Copy out each line of the records below that contains the word "epic".

Input data:
________________

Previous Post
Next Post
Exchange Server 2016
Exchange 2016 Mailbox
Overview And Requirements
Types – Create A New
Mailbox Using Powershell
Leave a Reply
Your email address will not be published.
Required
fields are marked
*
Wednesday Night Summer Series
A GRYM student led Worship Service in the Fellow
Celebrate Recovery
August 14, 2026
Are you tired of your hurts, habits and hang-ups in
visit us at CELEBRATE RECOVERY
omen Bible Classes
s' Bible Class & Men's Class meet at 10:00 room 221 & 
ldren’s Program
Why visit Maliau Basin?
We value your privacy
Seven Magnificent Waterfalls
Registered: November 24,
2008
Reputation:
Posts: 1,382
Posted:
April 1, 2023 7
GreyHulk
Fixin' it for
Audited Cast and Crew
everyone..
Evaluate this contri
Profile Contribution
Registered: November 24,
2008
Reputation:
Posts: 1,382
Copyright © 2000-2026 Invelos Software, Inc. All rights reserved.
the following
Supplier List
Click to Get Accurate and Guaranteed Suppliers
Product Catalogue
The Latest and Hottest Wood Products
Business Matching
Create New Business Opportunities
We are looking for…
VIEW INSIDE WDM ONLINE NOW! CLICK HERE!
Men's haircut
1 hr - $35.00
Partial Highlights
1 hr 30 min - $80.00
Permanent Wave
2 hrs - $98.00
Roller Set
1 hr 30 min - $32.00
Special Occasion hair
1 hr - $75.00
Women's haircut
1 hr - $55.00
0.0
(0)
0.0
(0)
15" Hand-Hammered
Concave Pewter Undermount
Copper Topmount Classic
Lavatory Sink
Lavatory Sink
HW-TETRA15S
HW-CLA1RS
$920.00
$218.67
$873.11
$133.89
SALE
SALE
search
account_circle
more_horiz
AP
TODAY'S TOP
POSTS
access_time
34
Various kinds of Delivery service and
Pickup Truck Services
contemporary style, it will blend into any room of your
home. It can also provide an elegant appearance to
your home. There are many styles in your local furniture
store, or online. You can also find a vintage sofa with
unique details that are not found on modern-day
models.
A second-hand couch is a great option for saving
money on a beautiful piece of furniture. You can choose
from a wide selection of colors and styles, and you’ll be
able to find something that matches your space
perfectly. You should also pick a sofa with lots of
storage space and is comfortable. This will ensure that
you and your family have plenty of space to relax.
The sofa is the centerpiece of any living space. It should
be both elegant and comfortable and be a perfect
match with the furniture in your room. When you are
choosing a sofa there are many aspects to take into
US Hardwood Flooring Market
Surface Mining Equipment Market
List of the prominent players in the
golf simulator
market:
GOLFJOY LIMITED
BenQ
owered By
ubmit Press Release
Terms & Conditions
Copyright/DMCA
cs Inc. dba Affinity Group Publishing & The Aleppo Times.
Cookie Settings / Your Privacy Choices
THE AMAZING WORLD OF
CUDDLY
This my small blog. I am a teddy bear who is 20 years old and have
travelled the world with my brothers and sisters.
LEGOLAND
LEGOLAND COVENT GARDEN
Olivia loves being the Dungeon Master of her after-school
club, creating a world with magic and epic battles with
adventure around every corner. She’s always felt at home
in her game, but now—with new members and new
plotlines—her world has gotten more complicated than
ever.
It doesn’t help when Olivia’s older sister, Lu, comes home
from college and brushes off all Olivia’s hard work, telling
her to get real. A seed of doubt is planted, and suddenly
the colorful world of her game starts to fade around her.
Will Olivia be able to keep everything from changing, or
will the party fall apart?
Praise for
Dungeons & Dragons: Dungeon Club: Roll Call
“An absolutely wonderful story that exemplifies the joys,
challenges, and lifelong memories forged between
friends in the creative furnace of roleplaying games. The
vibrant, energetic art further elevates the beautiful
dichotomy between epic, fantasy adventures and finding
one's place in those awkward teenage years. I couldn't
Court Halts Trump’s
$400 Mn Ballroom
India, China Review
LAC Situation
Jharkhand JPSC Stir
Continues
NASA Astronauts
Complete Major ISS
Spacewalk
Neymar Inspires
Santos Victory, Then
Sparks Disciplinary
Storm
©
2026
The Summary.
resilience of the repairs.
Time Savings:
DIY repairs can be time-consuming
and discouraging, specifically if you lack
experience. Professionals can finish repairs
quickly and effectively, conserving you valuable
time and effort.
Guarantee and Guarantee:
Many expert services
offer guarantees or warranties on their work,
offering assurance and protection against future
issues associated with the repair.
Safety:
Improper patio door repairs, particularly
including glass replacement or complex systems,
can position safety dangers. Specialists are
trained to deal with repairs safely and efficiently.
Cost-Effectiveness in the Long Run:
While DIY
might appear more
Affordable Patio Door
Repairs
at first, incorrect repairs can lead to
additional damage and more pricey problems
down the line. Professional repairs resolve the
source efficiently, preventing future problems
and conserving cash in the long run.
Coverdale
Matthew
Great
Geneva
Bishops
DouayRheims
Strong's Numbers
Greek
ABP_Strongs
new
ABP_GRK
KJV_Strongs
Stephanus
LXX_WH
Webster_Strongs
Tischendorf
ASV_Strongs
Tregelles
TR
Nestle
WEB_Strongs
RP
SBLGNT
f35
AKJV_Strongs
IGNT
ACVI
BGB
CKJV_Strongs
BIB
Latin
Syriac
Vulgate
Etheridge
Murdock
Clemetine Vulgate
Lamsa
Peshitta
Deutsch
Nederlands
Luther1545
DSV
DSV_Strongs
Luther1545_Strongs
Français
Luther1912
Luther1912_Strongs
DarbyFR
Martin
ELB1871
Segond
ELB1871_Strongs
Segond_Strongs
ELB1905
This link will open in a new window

________________

Solution to this exercise:
club, creating a world with magic and epic battles with
dichotomy between epic, fantasy adventures and finding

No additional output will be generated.